L’exposé de Mme Valérie ROSSO-DEBORD , rapporteure, a été suivi d’un court débat.

« M. Jean-Claude FRUTEAU . C’est un sujet d’actualité et cette proposition est bienvenue. En effet, je suis frappé par ces chiffres selon lesquels, en Europe, 43 millions de personnes sont en état de pauvreté alimentaire, après 50 ans de politique agricole commune, et 19 millions d’enfants exposés au risque de pauvreté. Au-delà de l’Europe, il faut se préoccuper de la planète même si une initiative lui sera consacrée plus tard.

Le dispositif mis en place correspond à une finalité de la politique agricole commune (PAC) qui, il faut le rappeler, a été instituée après la Seconde guerre mondiale pour nourrir la population européenne. Il faut garder cet objectif à l’esprit quand on voit que la PAC est attaquée, alors même qu’elle n’a pas encore atteint le but pour laquelle elle a été créée.

Les émeutes de la faim survenues il y a quelques mois ont montré la nécessité de s’ouvrir davantage au monde.

J’appuie les réserves de la rapporteure sur le principe du cofinancement national. En effet, introduire ce cofinancement ouvre la porte à une renationalisation de la PAC qui reste, à l’heure actuelle, la seule politique européenne réellement commune. Il faut donc s’y opposer.

On en est au bilan d’étape de la PAC : réintroduire maintenant l’idée de cofinancement serait préjuger de son futur régime. J’approuve donc les propositions de la rapporteure en m’élevant fortement contre toute idée de cofinancement national, ce qui ne pourrait qu’induire un désengagement de l’Union européenne et, à terme, une désagrégation de la PAC.

M. Robert LECOU . Je rejoins totalement les conclusions de notre rapporteure ainsi que les remarques de M. Jean-Claude FRUTEAU . La politique agricole commune est une politique européenne qui a une histoire, c'est-à-dire un passé, mais elle a aussi un avenir qui ne doit pas se faire sur la base d’un cofinancement. Les défis auxquels cette politique doit se préparer sont à la fois environnementaux et alimentaires. L’Europe doit viser à son autosuffisance.

Mme Valérie ROSSO-DEBORD , rapporteure. Je souhaiterais souligner que la lutte contre la pauvreté signifie aussi la lutte contre les déséquilibres alimentaires qui sont cause d’obésité. La diversification des produits concernés par ce programme va ainsi dans ce sens. Dans mon rapport, il est mentionné que la Commission chargée des affaires européennes « s’élève contre » l’introduction d’une part de cofinancement national du programme.
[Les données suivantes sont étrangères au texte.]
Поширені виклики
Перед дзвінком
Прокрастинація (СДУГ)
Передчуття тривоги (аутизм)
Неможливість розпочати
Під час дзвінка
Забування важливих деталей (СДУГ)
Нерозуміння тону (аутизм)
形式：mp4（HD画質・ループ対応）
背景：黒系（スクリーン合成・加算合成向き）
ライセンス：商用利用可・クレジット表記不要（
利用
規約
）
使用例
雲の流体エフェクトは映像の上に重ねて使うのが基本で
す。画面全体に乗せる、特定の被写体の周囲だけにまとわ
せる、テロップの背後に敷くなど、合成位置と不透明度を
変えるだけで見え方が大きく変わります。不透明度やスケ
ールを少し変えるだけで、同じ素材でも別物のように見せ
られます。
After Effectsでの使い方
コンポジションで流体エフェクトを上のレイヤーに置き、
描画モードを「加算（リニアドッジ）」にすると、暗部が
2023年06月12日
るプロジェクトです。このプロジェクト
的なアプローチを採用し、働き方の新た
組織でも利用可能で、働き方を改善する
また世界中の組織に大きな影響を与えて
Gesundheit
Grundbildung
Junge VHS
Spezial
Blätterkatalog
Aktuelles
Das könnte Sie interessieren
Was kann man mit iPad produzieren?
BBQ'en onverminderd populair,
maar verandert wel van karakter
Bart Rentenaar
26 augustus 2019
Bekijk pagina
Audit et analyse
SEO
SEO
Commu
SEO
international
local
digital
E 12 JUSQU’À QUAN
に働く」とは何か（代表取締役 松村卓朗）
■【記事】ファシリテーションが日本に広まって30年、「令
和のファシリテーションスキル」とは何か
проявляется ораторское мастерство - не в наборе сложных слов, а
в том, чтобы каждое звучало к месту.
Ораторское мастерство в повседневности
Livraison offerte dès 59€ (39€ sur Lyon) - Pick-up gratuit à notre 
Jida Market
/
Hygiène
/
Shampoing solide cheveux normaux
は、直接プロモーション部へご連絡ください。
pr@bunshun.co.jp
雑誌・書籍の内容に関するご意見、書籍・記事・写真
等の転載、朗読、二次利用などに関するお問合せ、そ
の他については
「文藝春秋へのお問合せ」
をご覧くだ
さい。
Le Président Daniel GARRIGUE . Afin de donner plus de poids à la position de notre Commission, je propose la formulation « s’élève à l’unanimité » contre les nouvelles modalités de financement. »

En conséquence, la Commission approuve cette initiative en faveur des personnes les plus démunies mais s’élève à l’unanimité contre ses nouvelles modalités de financement, l’introduction d’une part de cofinancement national traduisant un désengagement de la Communauté dans un programme qui devrait rester intégré pour assurer sa pérennisation.

(1) P6-TA (2008) 0299.
(2) Le taux de risque de pauvreté représente la proportion de la population dont le revenu est inférieur à 60 % du revenu équivalent médian national. La pauvreté est donc une notion relative : il n’existe pas de référence à l’échelle de l’Union européenne dans la mesure où les normes différent selon les Etats.
(3) P6-TA (2008) 0467.
(4) Document COM (2008) 0442.
(5) Bulgarie, Chypre, Estonie, Hongrie, République tchèque, Grèce, Lituanie, Lettonie, Malte, Pologne, Portugal, Roumanie, Slovaquie, Slovénie ainsi que l’Espagne de manière transitoire.